The only other car named Parisienne is about as French as a fast-food french fry. How often do you find commonly named things this far apart in, well, everything? Walt Disney and Walt Whitman, maybe. It’s just too good. So, with that in mind, I propose utilizing this wonderful confluence for something interesting.
I’m proposing a new sort of scale we can use to make expressing a complex concept more effective. It’ll be called The Parisienne Scale, and the scale goes from Pontiac to Renault. It’s a scale used to determine how successful something is at living up to its name, and if it’s at 100 Pontiacs on the scale, it’s terrible at it, and if it’s at 100 Renaults, it’s amazing.
So, for an automotive example, we might meet someone who feels like the 2022 Chevy Blazer only rates 45 Pontiacs when it comes to living up to the Blazer name, while they also think that, even though it’s a different kind of car, conceptually the 2022 Ford Maverick actually scores about 25 Renaults when it comes to living up to its earlier namesake.
Polaroid is still around, but I’d say it only scores about a 30 Pontiacs when it comes to living up to the Polaroid name, because back in the day Polaroid was the only option for instant photos, and now they’re just another bit player in the photography and printing space, with little to distinguish them. On the other hand and used in a slightly different, but still valid context, the product Goo-Gone scores like a 90 Renaults, because it definitely lives up to its name and makes goo, you know, absent.
That guy who the QAnon people think is the not-dead JFK Junior? He’s scoring like 95 Pontiacs. Elephant seals? I think they deserve like 55 Renaults, they pretty well live up to the elephant part of the name.
This is useful, isn’t it? It’s just what you needed, I bet!

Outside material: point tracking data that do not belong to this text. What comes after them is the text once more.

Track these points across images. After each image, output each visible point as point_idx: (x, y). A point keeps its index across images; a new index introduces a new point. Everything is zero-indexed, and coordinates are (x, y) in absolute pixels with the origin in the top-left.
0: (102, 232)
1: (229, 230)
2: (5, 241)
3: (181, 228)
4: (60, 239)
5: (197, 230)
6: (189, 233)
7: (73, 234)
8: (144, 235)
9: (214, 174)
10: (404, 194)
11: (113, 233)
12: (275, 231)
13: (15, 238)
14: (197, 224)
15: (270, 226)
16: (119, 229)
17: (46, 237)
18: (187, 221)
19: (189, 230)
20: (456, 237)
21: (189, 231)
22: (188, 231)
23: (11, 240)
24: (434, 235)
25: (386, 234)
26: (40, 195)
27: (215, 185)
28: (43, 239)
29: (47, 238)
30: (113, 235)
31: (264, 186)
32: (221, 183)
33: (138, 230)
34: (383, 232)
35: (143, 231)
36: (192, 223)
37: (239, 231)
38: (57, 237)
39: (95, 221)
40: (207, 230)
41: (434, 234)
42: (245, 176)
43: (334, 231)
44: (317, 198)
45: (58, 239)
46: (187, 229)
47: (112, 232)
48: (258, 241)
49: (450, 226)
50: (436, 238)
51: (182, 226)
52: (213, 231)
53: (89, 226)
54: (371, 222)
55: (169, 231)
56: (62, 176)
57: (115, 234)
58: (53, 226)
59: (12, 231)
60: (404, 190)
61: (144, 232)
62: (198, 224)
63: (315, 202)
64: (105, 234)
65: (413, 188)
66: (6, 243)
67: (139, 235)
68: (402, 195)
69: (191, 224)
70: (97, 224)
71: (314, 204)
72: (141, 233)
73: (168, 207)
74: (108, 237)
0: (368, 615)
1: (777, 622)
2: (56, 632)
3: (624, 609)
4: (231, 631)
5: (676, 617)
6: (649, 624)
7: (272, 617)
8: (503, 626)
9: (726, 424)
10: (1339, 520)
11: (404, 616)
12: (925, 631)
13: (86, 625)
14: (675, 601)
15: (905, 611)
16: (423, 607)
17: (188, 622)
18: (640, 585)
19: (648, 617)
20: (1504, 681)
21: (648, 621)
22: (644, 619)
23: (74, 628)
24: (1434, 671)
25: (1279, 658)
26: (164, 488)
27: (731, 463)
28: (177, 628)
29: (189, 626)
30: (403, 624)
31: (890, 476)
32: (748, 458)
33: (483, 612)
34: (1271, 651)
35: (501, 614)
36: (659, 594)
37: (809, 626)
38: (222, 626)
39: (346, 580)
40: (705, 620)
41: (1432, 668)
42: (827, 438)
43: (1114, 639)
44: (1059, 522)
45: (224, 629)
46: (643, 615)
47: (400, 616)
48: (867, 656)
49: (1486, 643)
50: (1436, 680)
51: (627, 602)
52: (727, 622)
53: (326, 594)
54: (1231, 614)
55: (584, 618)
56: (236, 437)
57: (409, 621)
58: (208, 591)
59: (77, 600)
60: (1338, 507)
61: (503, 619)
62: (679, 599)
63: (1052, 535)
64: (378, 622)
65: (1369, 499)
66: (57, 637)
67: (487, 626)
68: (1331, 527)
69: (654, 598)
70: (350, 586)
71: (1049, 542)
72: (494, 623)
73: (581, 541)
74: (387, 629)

Now go forth and spread this innovation, and rate everything with a name on the Parisienne Scale!
Who cares about the cars? Brigitte Bardot was quite possibly the hottest female human to ever grace our planet.
25 years ago I had a (really terrible) landlord who had one of these. There are a lot of very expensive, hard to get windows on these things. Screw you, Peggy.
I only ever saw these in Sedan form, with the rear wheel fender skirts. Never seen in coupe or wagon form.
I had a 1984 Parisienne without the fender skirts. I don’t think it ever had them, but this was in the mid-90’s so they could have been long gone.
I *did* have a ’79 Bonne coupe with the fender skirts and they somehow made the car look even longer than it was.
While we’re on the subject of oddly named 80s Pontiacs, who came up with the name 6000?
Probably the marketing genius who came up with the T1000/1000 and the J2000/2000.